The Housing Choice Voucher Program (often referred to as Section 8) was the only intervention reviewed that had sufficient evidence for implementation or expansion. This federal government program assists very low-income families, older persons, and persons with disability in accessing safe and sanitary housing in the private market and reducing rent burdens.21,22 To have housing choice and mobility, participants can use the vouchers in any neighborhood with available housing units that meet the US Department of Housing and Urban Development's health and safety standards.21 The program currently assists approximately 2 million households22; however, only 1 of every 4 households eligible for the voucher program receives federal housing assistance because of funding limitations.22,23
State and local housing agencies have flexibility in determining the income eligibility limits for local voucher programs and may set the maximum income between 50% and 80% of local area median income.22 The amount that a voucher pays toward housing costs is based on (1) a payment standard set by the local housing agency that can range from 90% to 110% of the area's fair market rent; (2) the actual cost for rent and utilities for the particular housing unit; and (3) the household's annual adjusted income, which factors in information such as the number of children in a household, child care costs, and disability status.22 In general, the program aims for households to contribute 30% of their income toward housing costs; however, some households pay more than this because of actual housing costs and local payment standards.
The program aims to help families move from deprived, racially segregated neighborhoods where many public housing projects are located. Indeed, on average, public housing residents live in neighborhoods that are 59% minority, whereas households receiving vouchers live in neighborhoods that are 39% minority.24 Similarly, in the late 1990s, 14.8% of voucher recipients lived in high-poverty neighborhoods (poverty rate >30%) compared with 53.6% of public housing residents.25
Population-based data from New York City compare housing outcomes (eg, crowding, affordability, and maintenance deficiencies) in subsidized housing with those in unregulated rental housing. These data suggest that voucher holders experienced less crowding and faced lower rent burdens than low-income individuals living in unregulated housing.26 The mean number of persons per room for individuals with a Section 8 certificate or voucher was 0.63 compared with 0.69 in unregulated rental properties (P < .05). The mean rent as a percentage of income was 44 for individuals with a Section 8 certificate or voucher compared with 73 in unregulated rental housing (P < .05).

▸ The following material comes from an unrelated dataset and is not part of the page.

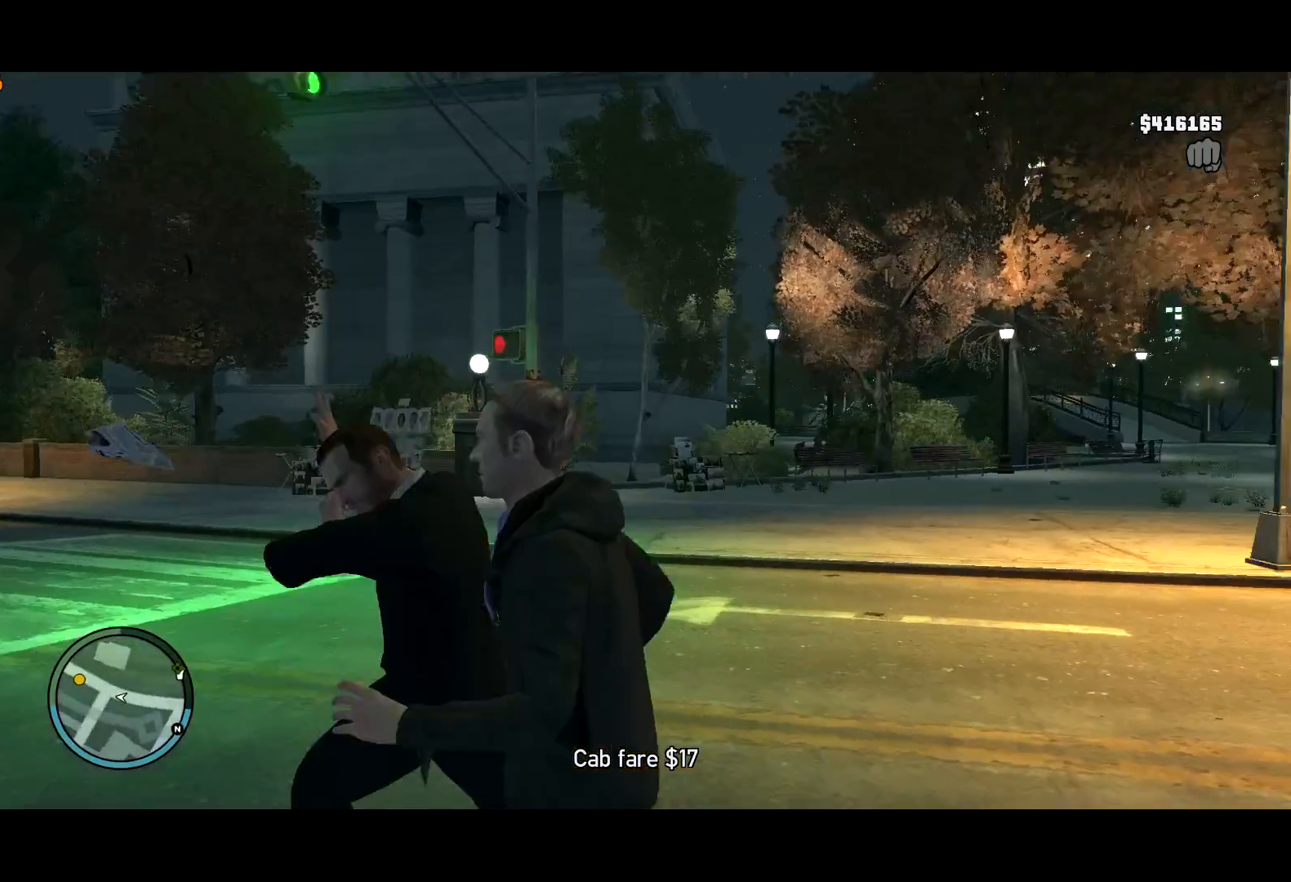
{"keys": ["a", "shift"], "mouse": [], "events": [[67, "mouse_right", "down"], [117, "d", "up"], [150, "mouse_right", "up"], [200, "a", "down"], [200, "mouse_right", "down"], [250, "mouse_right", "up"], [350, "mouse_right", "down"], [384, "mouse_right", "up"], [384, "w", "up"]]}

In addition, housing vouchers may mitigate some of the negative health consequences of food insecurity on children. Among food-insecure households, children whose families were not receiving a housing subsidy were 2.11 times (95% confidence interval [CI]: 1.34-3.32) likelier to have a weight (standardized for age) more than 2 SDs below the median weight.27 These data suggest that housing subsidies may help to protect the nutritional status of children living in low-income, food-insecure households.

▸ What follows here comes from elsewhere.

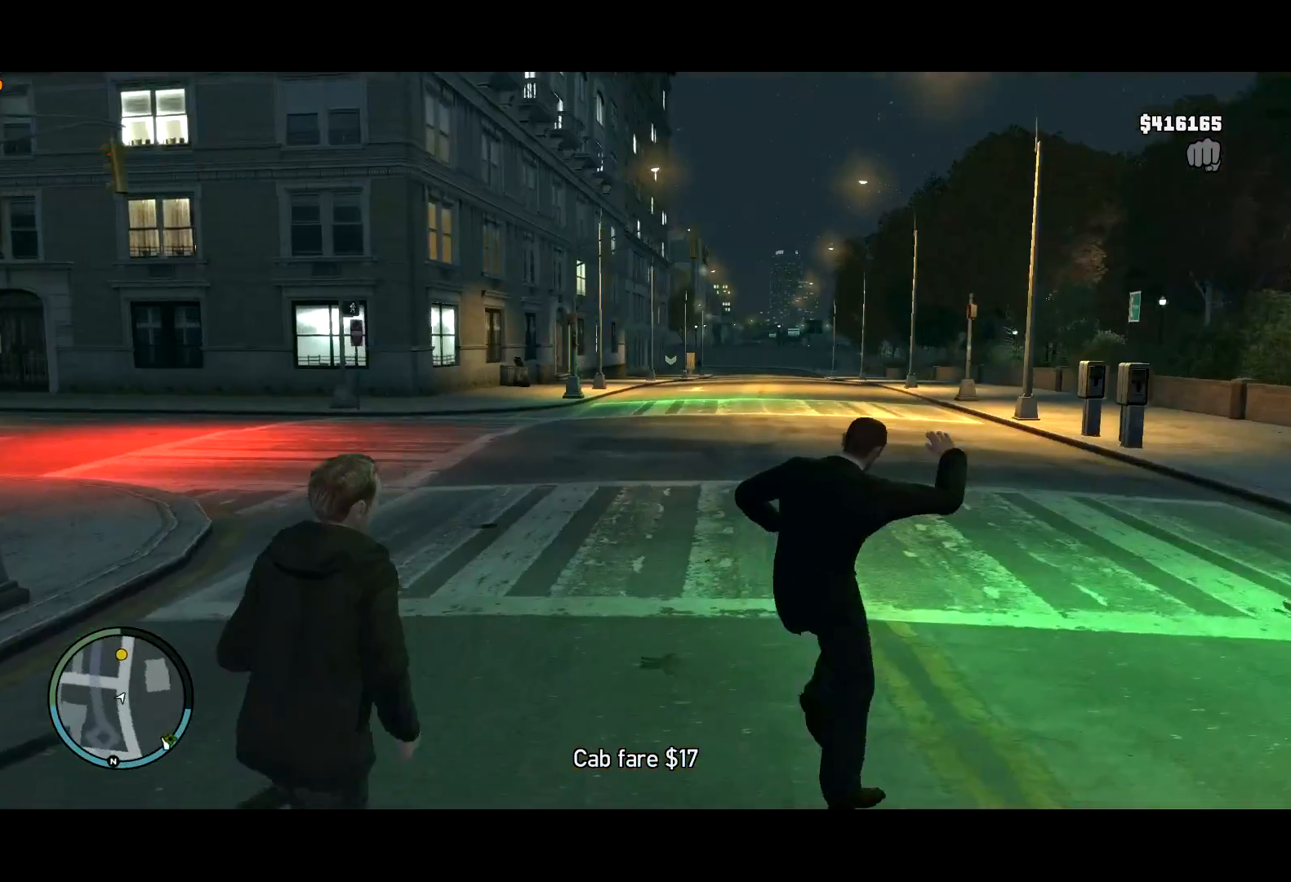
{"keys": ["shift", "w"], "mouse": [], "events": [[34, "w", "down"], [117, "a", "up"], [217, "d", "down"], [450, "d", "up"]]}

Finally, neighborhood choice may be improved through voucher programs. Evidence shows that when families are provided with housing search assistance and counseling, they can find housing in better-quality neighborhoods. Housing search counseling may be specifically tailored to assist families in finding neighborhoods that offer better opportunities for healthy living, such as neighborhoods with low crime rates or healthy food options.28–30 Additional research is needed to examine the impact of voucher programs on other important outcome measures such as youth educational performance.
Interventions needing more field evaluation
Relocation to low-poverty neighborhoods
Two of the interventions reviewed—relocating families to low-poverty neighborhoods and demolishing distressed public housing and relocating its residents—need more field testing but are promising. The primary evidence supporting interventions that move families from high- to low-poverty neighborhoods comes from the Moving to Opportunity (MTO) program, which was sponsored by the US Department of Housing and Urban Development and began in 1994. A total of 4608 low-income families residing in central-city public housing in high-poverty neighborhoods (poverty rate ≥40%) in 5 metropolitan areas (Baltimore, Boston, Chicago, Los Angeles, and New York) that volunteered were randomly assigned to 1 of 3 groups as part of an experimental, longitudinal study design:30–35
* The experimental group was offered Section 8 housing vouchers that could be used only in a low-poverty neighborhood (poverty rate ≤10%).
* The comparison group was offered geographically unrestricted Section 8 housing vouchers.
* The control group did not receive vouchers but remained eligible for public housing.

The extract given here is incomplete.